A video in our social media feeds. The setting is a crowded college classroom, the production values amateur. To a soundtrack of bouncy pop from the Romanian singer Inna, a young woman looking morose enters the frame at the front of the room and a captioned narrative begins: the woman, who is the professor, is “sad” because no one needs to take her classes anymore. In fact, no one needs to take anyone's classes. It's not the Internet—her students now don't even need Google. It's AI, or more specifically in this instance a language model being marketed as Blackbox.AI, which exhibits the ability to ingest a link to a YouTube clip and deliver a short prose summary. Students are learning not by watching videos—what a time sink!—but by reading brief narrative summations generated by the model, which does the tedious work of “watching” and synthesizing for them, as well as coding their assignments. The professor is a quick study and knows that the curtain on her role is coming down. All that remains to do is open her own Blackbox.AI account.

The video we are describing originates from an account created in April 2022.Footnote 7 It is a small-scale influencer, with only some six thousand followers, though what appears to be a linked or shadow account for distribution of the same content is an order of magnitude larger, at forty thousand followers. Both accounts (themselves likely automated to a large degree) host a rotating stable of videos that unfold according to the basic script we have just outlined. Worth underscoring is that both the institution of the university and the Internet of Google are presented as obsolete in equal measure. After all, typing a query into a search window, browsing through the results, and then assessing what you find there is so 2022. No more sifting and sorting is the promise, no more curating information, just autosummary on dialogic demand from a vast undifferentiated pool of content.

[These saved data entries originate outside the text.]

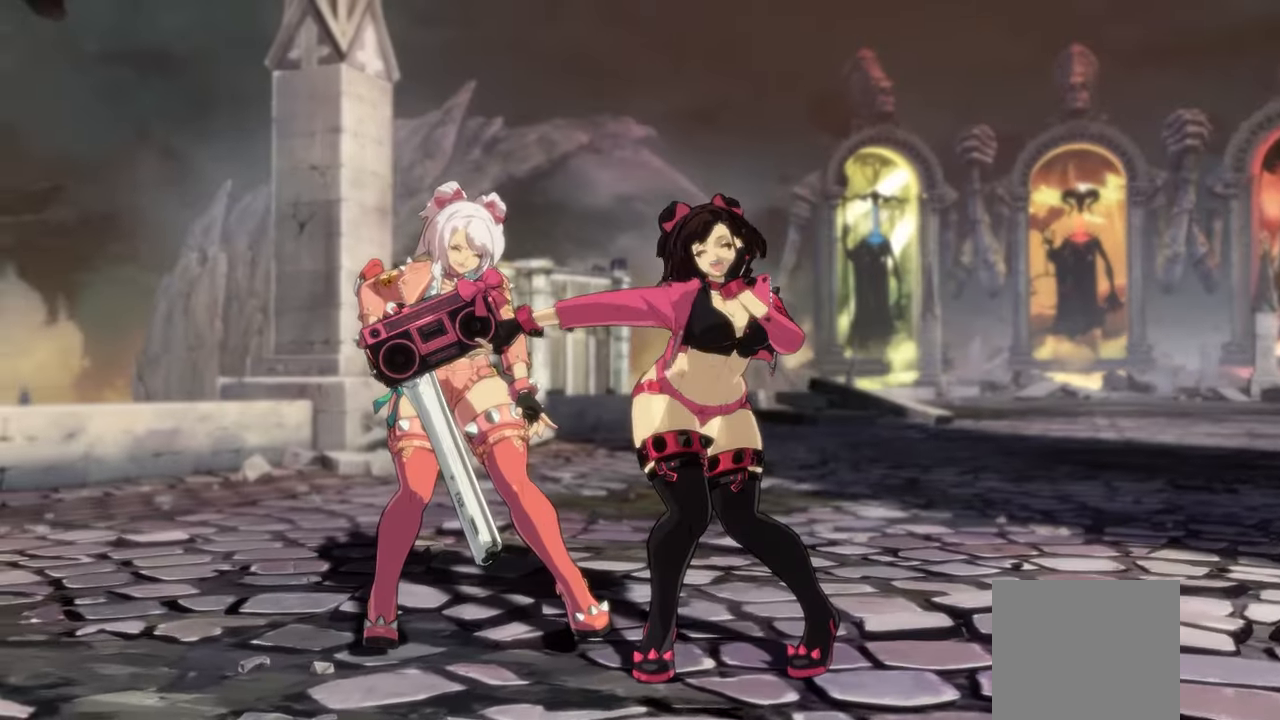
{"buttons": [], "left_stick": "center", "events": []}
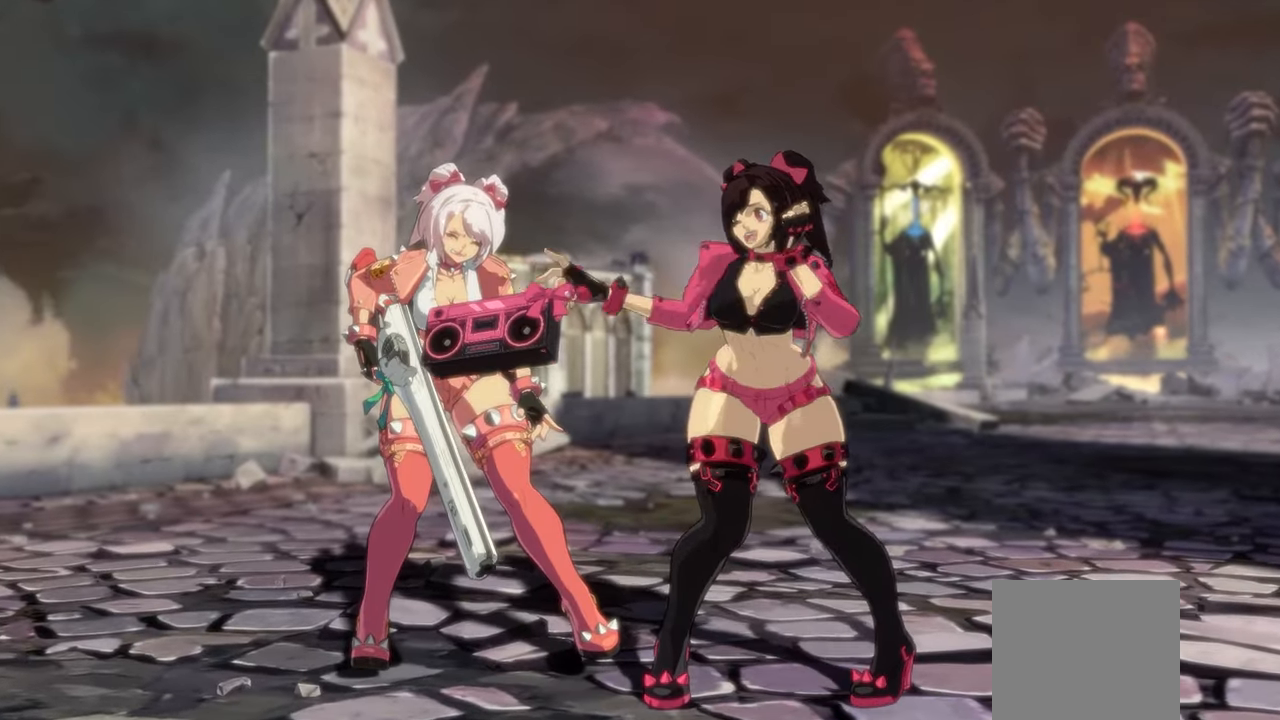
{"buttons": [], "left_stick": "center", "events": []}
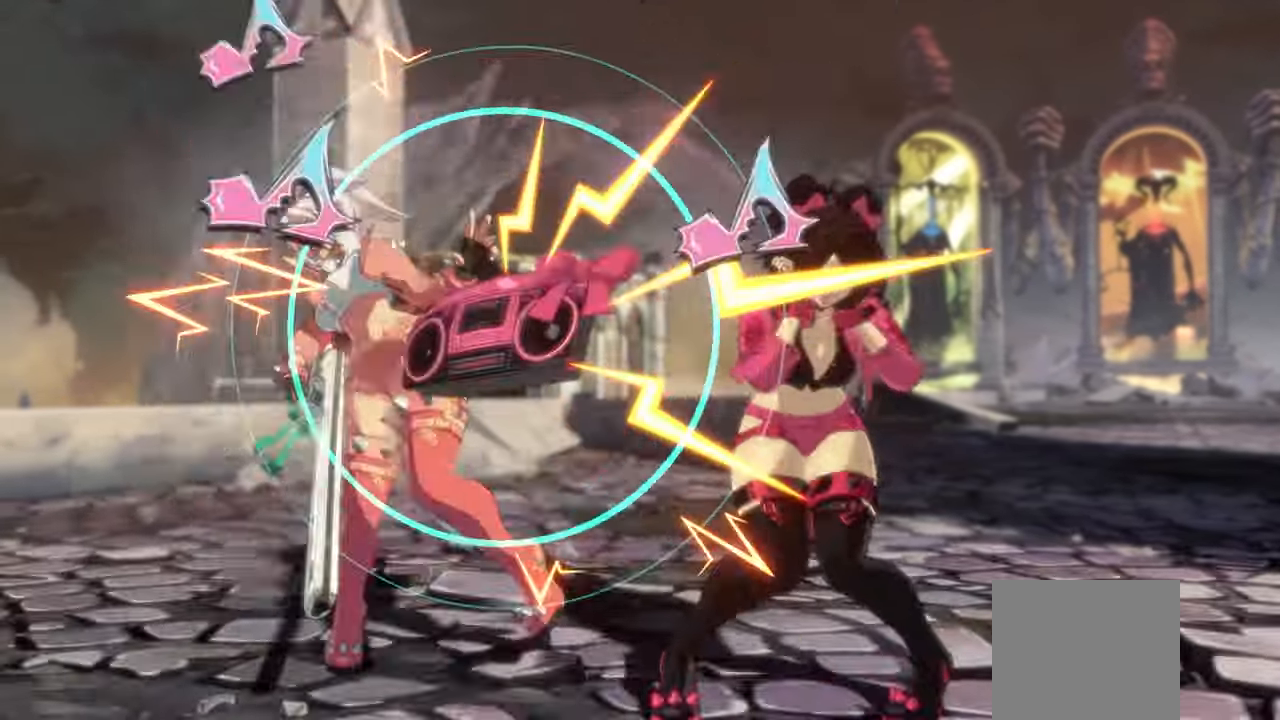
{"buttons": [], "left_stick": "center", "events": []}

It is (of course) without a doubt snake oil or, as is said, “hype.” It is also simply garden-variety NLP with a feature set based on video-to-text and some other multimodal capabilities. But what the example of Blackbox.AI's promotional campaign demonstrates is the emergence of yet another kind of model or template, not a language model strictly speaking but a productivity schema laid across the full spectrum of the postindustrial knowledge economy. The clear, and templated, message is that the university no longer has any purpose at all: they came for our content first and shut the door behind them with our coding instruction. We thus arrive at last at the long-previewed moment when the map has gotten just about as big as the territories. Language—in the form of executable code, machine-readable data, and human-readable text subject to tokenization for word embeddings—is not merely product but also managerial apparatus (yes, dispositif) that produces humans as subjects of, and subjects to, the extractive economies that are the new scene of writing. Certainly the truth that some—many—geopolitically predisposed bodies will be consigned to the irreducibly real and physically devastating portions of the labor cycles that enable and sustain LLMs is not beside the point. But even those whose industries subsist within the domain of what was once aspirationally called “knowledge work” will be incorporated within those selfsame labor (and life) cycles, consolidated and controlled by the unregulated corporations whose own capital interest is the only and ultimate goal.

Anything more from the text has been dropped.